▶ Description of the task
Copy each line of the following data that contains "Your".

▶ Record extracts
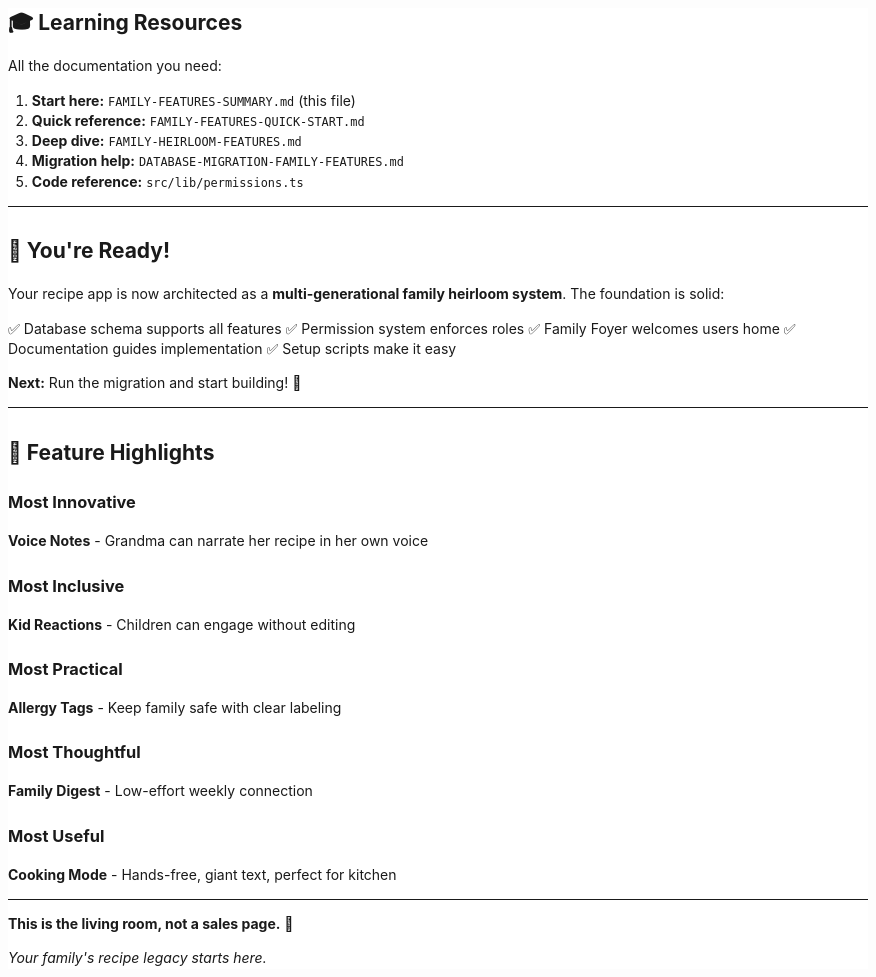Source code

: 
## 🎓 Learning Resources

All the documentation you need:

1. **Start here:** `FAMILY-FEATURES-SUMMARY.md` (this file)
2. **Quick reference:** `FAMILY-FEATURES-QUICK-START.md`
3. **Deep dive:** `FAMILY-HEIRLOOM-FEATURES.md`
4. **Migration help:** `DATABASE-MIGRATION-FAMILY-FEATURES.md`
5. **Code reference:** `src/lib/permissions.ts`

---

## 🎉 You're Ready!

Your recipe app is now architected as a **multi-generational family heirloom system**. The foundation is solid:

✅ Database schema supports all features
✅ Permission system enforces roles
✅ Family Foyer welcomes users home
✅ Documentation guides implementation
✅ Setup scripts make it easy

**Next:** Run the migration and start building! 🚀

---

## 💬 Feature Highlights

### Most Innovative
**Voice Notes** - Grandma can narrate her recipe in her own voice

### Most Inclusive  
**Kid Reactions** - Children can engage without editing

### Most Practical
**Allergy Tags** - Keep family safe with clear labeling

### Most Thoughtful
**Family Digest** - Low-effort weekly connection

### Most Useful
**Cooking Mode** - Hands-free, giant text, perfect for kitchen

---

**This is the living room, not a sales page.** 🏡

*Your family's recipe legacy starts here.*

▶ Expected answer
Your recipe app is now architected as a **multi-generational family heirloom system**. The foundation is solid:
*Your family's recipe legacy starts here.*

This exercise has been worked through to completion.